Planet of the viruses: “We got it to do with fear”

Planet of the viruses: “We got it to do with fear”

ARD documentation
Planet of the viruses: “We got it to do with fear”






The Ebola virus, Nipah and Sars-Cov-2 have not appeared by chance. The documentary “Spillover” shows how dangerous human interventions can be in nature.

There she stands in her light blue protective suit, in the middle of the night in the forests of Cambodia and is looking for the next deadly pathogen. The infectiologist Jessica Manning carefully frees her prey – bats. You got tangled at your flight through the night in a barely visible network of researchers. With compression sticks, you now carefully take samples from the small animals. For the virus hunters it is the search for the needle in the haystack.

Researchers suspect that there are thousands of undiscovered viruses that have the potential to infect people. For decades, they live unnoticed in a host animal, a flight dog, a mouse or a marten. To this one moment when they suddenly jump to a person. Scientists call this moment Spillover. Even one could trigger a new pandemic. But how does it get? And why is the clocking of these dangerous transfers increasing so dramatically?

“Just as other sweats, they bleeded out of the pores”

The documentary “Spillover – Planet of the Viruses” by director Michael Wech takes the audience on a captivating global journey through time for exactly those locations in which some of the most dangerous viruses made the leap on humans.

Bird flu

Are we only a few mutations away from the disaster?

Just like in the summer of 1967, when the Behringwerke imported a hundred green sea cats from Africa for their vaccine production. It should be a delivery like many others before. But the monkeys had probably been infected with a new virus during transport at other animals. 29 employees in Marburg infected, seven of them died.

A former biological laboratoryist remembers the cruel thing: “Just as other sweats get sweats, they bled from the pores.” As a spectator, you almost believe in a feature film, but what you see is not a fiction, but also happens.

Virus researcher Peter Piot

A new, deadly virus

Less than ten years later, a similarly fatal virus jumped to people: “It looked more like spaghetti or worms. The only known virus that looked like this was the Marburg virus. We got it with fear,” says the Belgian-British researcher Peter Piot, who isolated the virus for the first time with colleagues. It was Ebola. In 1993 a new Hanta virus in the Navajo Nation’s reserve in New Mexico killed more than half of the infected. The then still unknown Nipah virus fell victim to about a hundred people in Malaysia in 1999. Further outbreaks followed. And in 2003 Sars showed what a coronavirus is capable of. Less than twenty years later, another coronavirus fell victim to seven million people.

The memories of the researchers involved, their search for the origin of the fatal pathogens and the original recordings from past times are as exciting as a thriller. Every time the researchers ask themselves a question: why right now?

The answer is as simple as uncomfortable: because we make it possible. What reconstruction of the outbreaks-from Marburg to Sars-Cov-2, show his conversations with international experts and the analysis of research without dramatizing that Spillover is not mere coincidences.

Danger for Spillover increases dramatic

We change the ecosystems. We tear the natural protective walls into wild animals and the pathogens that slumber in them. Climate change, for example, drives thousands of animal species into new areas in which their path also crosses that of people. Gigantic areas are cut down for agriculture. In search of protection and food, wild animals also penetrate our habitats.

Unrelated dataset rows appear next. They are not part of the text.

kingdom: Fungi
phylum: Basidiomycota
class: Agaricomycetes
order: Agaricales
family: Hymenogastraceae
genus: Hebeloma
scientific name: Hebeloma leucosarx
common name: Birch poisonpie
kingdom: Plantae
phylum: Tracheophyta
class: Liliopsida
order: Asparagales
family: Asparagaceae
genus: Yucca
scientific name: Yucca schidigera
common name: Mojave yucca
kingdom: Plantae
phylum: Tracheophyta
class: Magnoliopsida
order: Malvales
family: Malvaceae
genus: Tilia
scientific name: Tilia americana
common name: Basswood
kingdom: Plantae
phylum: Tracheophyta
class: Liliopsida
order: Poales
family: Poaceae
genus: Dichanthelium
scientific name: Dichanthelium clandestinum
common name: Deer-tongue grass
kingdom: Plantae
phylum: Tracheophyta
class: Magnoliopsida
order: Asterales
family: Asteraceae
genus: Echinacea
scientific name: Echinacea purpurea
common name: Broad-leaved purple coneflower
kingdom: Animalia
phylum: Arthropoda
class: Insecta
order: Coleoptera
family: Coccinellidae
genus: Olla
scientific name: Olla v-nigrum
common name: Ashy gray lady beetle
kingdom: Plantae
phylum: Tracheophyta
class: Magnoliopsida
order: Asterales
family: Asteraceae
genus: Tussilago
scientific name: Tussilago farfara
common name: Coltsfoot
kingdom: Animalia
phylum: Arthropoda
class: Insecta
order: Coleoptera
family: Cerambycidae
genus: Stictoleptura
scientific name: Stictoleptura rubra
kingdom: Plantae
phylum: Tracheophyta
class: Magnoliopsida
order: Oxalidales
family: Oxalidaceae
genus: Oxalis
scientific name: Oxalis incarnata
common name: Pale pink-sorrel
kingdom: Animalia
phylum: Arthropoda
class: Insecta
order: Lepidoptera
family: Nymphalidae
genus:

The nipah virus under the microscope

It was the same with Nipah. At the end of February 1999, a number of young patients, all of pig breeders, died of a painful brain inflammation. Again the cause was a new virus. But where did it come from? In “Spillover”, Malaysian researchers tell how they revealed an exemplary chain reaction in detective work at the time, which began two years earlier in the Indonesia plagued by drought. In 1997, slogans had been cleared out of control, several million hectares of forest had destroyed. Huge swaths of smoke were like an impenetrable veil over large parts of Southeast Asia for months. Flowers and fruits of many trees had been received or had not developed properly. Air dogs that carried the Nipah virus therefore searched for food on mango farms in neighboring Malaysia. They dropped their half -consumed meals. Pigs, devoured the remains. What happened then is history and is still one of the most impressive examples of what consequences our interventions have in nature.

Topic Virus: The epidemiologist Colin Carlson

So Wechs Film is not only a captivating documentation, but also a wake -up call. SARS-COV-2, which probably went over to a person on a wild animal market, asked for millions of fatalities. If we continue to exploit the wildlife and destroy our ecosystems, we will have to reckon with a stream of diseases that are transferred by animals to humans in the coming years and decades.

“By 2050, there could be twelve times as many spillover as it is today,” says global change biologist Colin Carlson from Yale University at a point of documentation. “If you continue this trend, what feels quickly today will feel ridiculous compared to what we can expect.”

You can see the documentary by director Michael Wech, a production of Broadview Pictures (producer: Leopold Hoesch), on March 10th at 8:15 p.m. in the first in a 45-minute version and online first in a 90-minute “extended version” in the ARD Mediathek.